Elias Holl – eine Ausstellung vom Jugend- bis zum Meisterwerk

In den Räumen ist das Licht gedimmt, die Zeitzeugnisse aus Holls Lebens soll kein Sonnenlicht treffen, das sie ausbleichen würde. In einer Ecke hängt da über den Köpfen die Kopie eines Jugendwerks. Es ist eine Feldherrenbüste. Strenger Blick, fein gefertigt aus Terrakotta, bis in das Detail der sich kräuselnden Barthaare. Holl war junge 17 Jahre alt, als er die Büste schuf. Da arbeitete er schon seit gut vier Jahren auf den Baustellen seines Vaters Hans, Maurermeister im Dienst der Adels- und Kaufmannsdynastie Fugger. In seinem Leben würde Elias Holl selbst in zwei Ehen 21 Kinder zeugen. Doch keines trat, obwohl Holl darauf hoffte, in seine Fußstapfen.

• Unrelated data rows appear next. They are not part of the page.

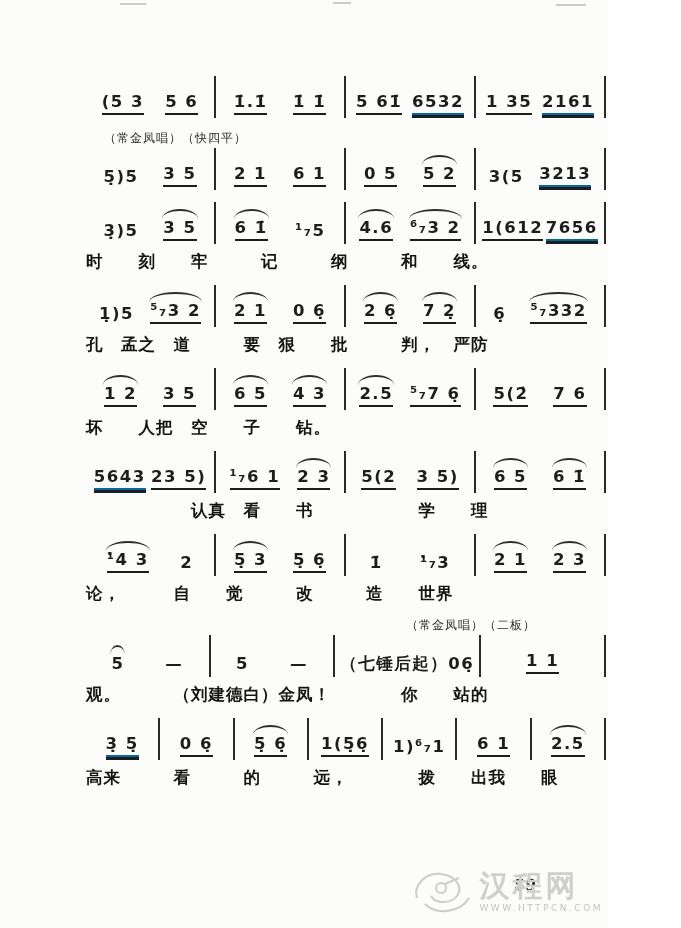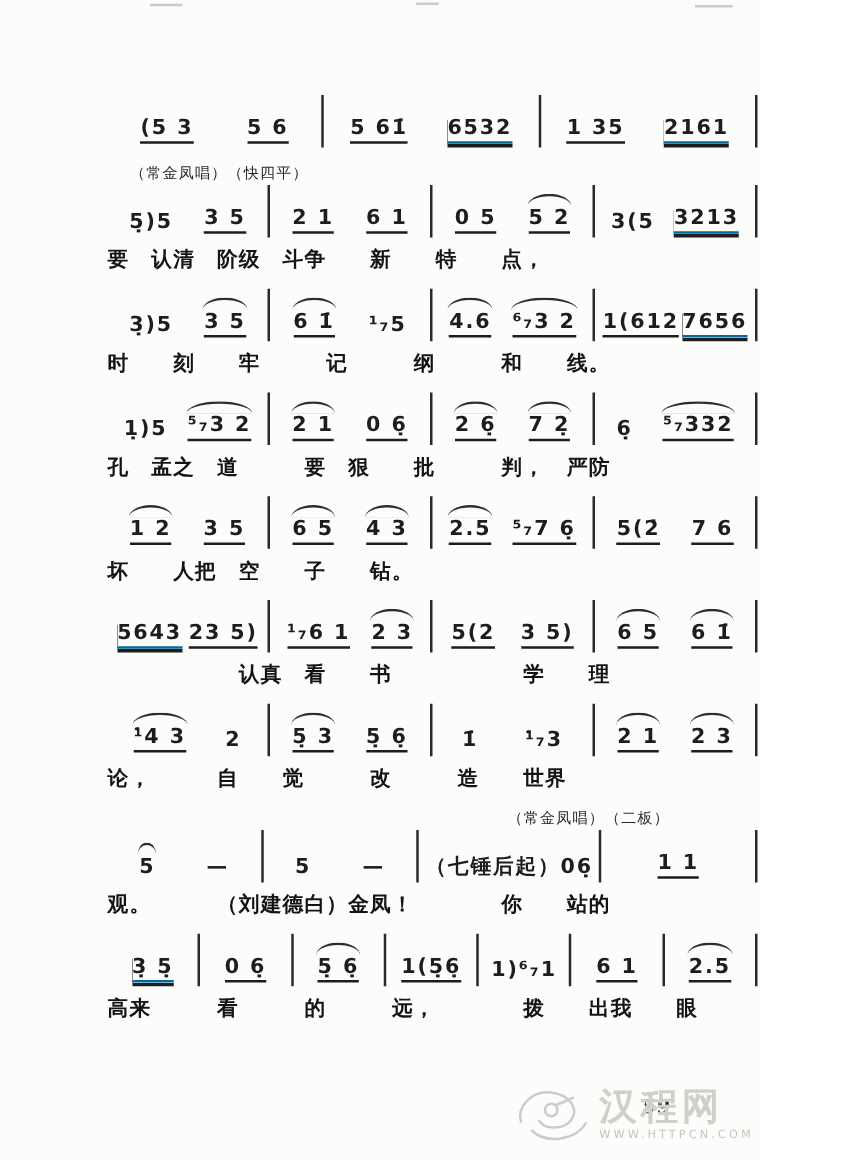--- a/index.html
+++ b/index.html
@@ -69,20 +69,24 @@
   <div class="artifact" style="left:556px;top:4px;width:30px;height:2px;"></div>
 
   <div id="score">
       <div class="system">
         <div class="staff">
           <div class="measure">
             <span class="tok u">(5 3</span>
             <span class="tok u">5 6</span>
           </div>
           <div class="measure">
+            <span class="tok u">1̇.1̇</span>
+            <span class="tok u">1̇ 1̇</span>
+          </div>
+          <div class="measure">
             <span class="tok u">5 61̇</span>
             <span class="tok uu">6532</span>
           </div>
           <div class="measure">
             <span class="tok u">1 35</span>
             <span class="tok uu">2161</span>
           </div>
         </div>
       </div>
       <div class="system">
@@ -98,21 +102,20 @@
           </div>
           <div class="measure">
             <span class="tok u">0 5</span>
             <span class="tok slur u">5 2</span>
           </div>
           <div class="measure">
             <span class="tok">3(5</span>
             <span class="tok uu">3213</span>
           </div>
         </div>
-        <div class="lyrics">要　认清　阶级　斗争　　新　　特　　点，</div>
       </div>
       <div class="system">
         <div class="staff">
           <div class="measure">
             <span class="tok">3̣)5</span>
             <span class="tok slur u">3 5</span>
           </div>
           <div class="measure">
             <span class="tok slur u">6 1̇</span>
             <span class="tok">¹₇5</span>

Ein Kupferstich von Lucas Kilian hängt an der Wand, es ist das Porträt schlechthin von Holl. Mann mit Spitzbart, entschlossenem Blick und seinem Plan des Rathausplatzes in der Hand. Beeindruckend fällt schon Holls Zwischenbilanz von 1614 aus, die auf einer Wand gedruckt steht: "Verzeichnis der gebeid, so ich in 14. jaren meinen gn[ädigen] Herren und Gemainer statt alhir zu Augspurg [...] gebaut, und vollendet habe." 50 Bauten, Zeughaus, Siegelhaus, Neuer Bau, alles Marken der Renaissance, Marken dieser Stadt. Er führte ein hartes Leben, zwischen Papierkram, Zeichentisch und Baustelle, aber kein armes. Kostenvoranschläge mit Original-Unterschrift zeigt die Schau ebenso wie ein Handbuch mit Kreisen und geometrischen Berechnungen, dazu einen echten Zirkel.

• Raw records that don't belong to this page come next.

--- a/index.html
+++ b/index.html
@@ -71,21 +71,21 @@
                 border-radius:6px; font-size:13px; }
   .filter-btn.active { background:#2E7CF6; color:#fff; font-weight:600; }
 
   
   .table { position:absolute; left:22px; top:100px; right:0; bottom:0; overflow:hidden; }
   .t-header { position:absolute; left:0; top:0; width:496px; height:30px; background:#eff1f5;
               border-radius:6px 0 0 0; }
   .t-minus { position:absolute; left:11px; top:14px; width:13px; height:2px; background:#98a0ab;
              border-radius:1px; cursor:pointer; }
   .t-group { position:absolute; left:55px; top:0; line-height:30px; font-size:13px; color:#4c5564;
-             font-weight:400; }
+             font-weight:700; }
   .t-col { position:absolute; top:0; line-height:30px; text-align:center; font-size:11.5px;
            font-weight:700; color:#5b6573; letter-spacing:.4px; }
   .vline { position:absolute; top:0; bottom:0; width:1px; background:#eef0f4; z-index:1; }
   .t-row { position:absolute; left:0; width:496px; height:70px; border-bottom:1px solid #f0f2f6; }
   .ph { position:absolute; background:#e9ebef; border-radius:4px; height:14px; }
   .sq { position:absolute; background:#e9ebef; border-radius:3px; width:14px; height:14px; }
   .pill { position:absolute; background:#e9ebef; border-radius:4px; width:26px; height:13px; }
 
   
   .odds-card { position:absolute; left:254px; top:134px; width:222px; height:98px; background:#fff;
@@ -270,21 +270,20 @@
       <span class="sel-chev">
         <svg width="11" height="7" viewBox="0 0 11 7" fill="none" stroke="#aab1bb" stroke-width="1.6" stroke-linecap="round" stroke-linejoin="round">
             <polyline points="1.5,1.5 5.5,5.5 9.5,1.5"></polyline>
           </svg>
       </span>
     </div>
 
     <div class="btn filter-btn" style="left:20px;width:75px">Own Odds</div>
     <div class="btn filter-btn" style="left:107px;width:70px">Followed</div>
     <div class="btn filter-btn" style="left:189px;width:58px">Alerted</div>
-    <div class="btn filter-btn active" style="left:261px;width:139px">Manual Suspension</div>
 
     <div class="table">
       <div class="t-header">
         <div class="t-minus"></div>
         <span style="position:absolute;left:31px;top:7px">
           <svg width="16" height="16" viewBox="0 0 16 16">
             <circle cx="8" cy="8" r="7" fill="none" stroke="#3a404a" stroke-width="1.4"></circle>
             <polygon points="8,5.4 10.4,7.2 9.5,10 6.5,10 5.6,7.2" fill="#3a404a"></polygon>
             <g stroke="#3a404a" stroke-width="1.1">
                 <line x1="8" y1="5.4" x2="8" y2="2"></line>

Als Elias Holl aus seinem Amt in Augsburg gefeuert wurde

Doch 1629, unter Kaiser Ferdinand II., traf diese Stadt, die für den Protestantismus von großer Bedeutung war, eine Rekatholisierung. Die katholische Kirche verlangte von allen Protestanten einen Kniefall, auch der gläubige Protestant Holl sollte seine Konfession aufgeben. Doch er weigerte sich, bis er all seine Ämter verlor – und reagierte mit einem Brief, den die Ausstellung zeigt: "Ich aber gedenckhe mit der hülffe Gottes bey der rainen, ungeenderten Augspurgischen confeßion und evangelischen religion biß an mein seliges Ende beständig zu bleiben." Ein Protestant wehrt sich. Aber selbst als dann der Schwedenkönig Gustav II. Adolf diese wichtige Stadt der Protestanten 1632 ohne Gegenwehr gewann, brachen für Holl keine ruhigen Zeiten an. Gustav Adolf forderte: Augsburg soll sich rüsten. Und Hollächzte unter der Vorgabe, die Türme der Festungsmauern neu zu gestalten.

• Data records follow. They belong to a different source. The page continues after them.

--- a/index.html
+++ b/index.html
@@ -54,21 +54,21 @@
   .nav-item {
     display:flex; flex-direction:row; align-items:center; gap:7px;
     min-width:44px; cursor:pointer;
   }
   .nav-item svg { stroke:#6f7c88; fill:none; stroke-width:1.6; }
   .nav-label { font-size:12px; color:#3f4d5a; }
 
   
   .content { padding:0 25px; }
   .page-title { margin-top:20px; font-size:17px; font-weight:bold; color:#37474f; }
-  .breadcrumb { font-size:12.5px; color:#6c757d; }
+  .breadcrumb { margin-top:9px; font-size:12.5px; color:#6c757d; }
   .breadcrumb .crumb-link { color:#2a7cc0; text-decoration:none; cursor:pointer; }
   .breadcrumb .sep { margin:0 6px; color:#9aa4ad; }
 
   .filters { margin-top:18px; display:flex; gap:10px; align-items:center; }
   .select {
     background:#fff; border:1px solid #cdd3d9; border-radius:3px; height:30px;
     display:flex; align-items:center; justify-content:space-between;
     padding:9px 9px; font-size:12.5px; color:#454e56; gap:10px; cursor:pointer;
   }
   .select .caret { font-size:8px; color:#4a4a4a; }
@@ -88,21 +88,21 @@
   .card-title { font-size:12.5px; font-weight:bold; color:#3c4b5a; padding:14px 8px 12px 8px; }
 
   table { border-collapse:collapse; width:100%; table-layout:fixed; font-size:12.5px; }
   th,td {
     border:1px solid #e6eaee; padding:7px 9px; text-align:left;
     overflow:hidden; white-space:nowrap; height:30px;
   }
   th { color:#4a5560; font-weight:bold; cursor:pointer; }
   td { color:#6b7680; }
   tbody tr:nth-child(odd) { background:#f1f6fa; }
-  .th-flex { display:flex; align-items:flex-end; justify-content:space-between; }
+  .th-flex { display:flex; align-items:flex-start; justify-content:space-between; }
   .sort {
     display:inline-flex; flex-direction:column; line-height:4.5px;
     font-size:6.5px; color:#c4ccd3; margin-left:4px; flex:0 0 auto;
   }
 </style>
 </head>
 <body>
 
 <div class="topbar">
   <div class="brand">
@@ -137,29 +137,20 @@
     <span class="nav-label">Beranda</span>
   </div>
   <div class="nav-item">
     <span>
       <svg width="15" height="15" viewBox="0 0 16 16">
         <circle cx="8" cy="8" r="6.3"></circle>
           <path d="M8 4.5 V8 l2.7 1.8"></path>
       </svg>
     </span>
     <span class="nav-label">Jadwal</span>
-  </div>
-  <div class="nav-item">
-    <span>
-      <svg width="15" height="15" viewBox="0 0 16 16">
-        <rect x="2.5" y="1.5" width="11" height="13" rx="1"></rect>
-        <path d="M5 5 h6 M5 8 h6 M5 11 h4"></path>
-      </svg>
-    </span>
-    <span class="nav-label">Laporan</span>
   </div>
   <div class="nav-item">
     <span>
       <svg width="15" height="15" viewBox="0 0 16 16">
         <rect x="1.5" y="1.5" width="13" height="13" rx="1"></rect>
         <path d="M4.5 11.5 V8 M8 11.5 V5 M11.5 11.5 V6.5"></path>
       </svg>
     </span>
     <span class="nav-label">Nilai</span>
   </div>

Die Ausstellung zeigt, wie der Maurer mauerte. Zig Holzmodelle und Skizzen entstanden allein für das Prachtwerk des Augsburger Rathauses, es sind Metamorphosen von Entwürfen. Erst im venezianischen, dann im römischen Stil bis zum heutigen Bild mit zwei Zwiebeltürmen, einem Vorsprung an der Front und kunstvollen Giebeln. Und dann noch ein Hasardeursstück: Als die Rathausglocke einen neuen Platz brauchte, ließ Holl sie auf den Perlachturm neben den Rathausmauern setzen. Obenauf eine neue Gluckenstube, dafür ein Baugerüst, das damals seinesgleichen suchte. Ein Originalmodell Holls von 1614, 1615 zeigt diese himmelwärtsstrebende Konstruktion.

Viel Werk, viel Ehre, bis zum Tod? Der Kunstagent Philipp Hainhofer, schrieb am 11. Januar 1646: "Gestern hat man den Meister Elias Holl, Maurer, zu Erden bestattet, welcher in der Architectur uns seiner Maurer Profession der geschickteste Werkmeister war, so in Deutschland zu finden." Auch Holls Ruhm und Nachleben betrachtet die Ausstellung.

Augsburg ehrt einen Baumeister: War Elias Holl ein Genie?

Zwei Jahre haben man an dieser Schau gearbeitet, das ganze Museumsgebäude dafür "verhollt", sagt Emmendörffer. Das dicke Ende der Recherche: Ein Katalog, ein Prachtband von 671 Seiten und vier Kilogramm Masse. Und wer sich in den Bauplänen und zwischen den Holzmodellen verirrt hat, dem hilft am Ende der Ausstellung eine Galerie mit Infokästchen – ein Deckel mit einer Frage, dahinter die Antwort. Holl in Summe: Was machte er in seiner Freizeit? War Holl reich? Religiös? Und dann das Entscheidende: "War Holl ein Genie?" Dahinter findet sich, nach all der Holl-Huldigung, ein Fazit: "Holl war ein sehr guter Maurermeister, ein hervorragender Bauingenieur und ein fähiger Architekt. Gelegentlich hatte er eine geniale Ideen", heißt es da. 

Info: "Elias Holl– Meister Werk Stadt", bis 17. September 2023 im Augsburger Maximilianmuseum. Infos unter kunstsammlungen-museen.augsburg.de.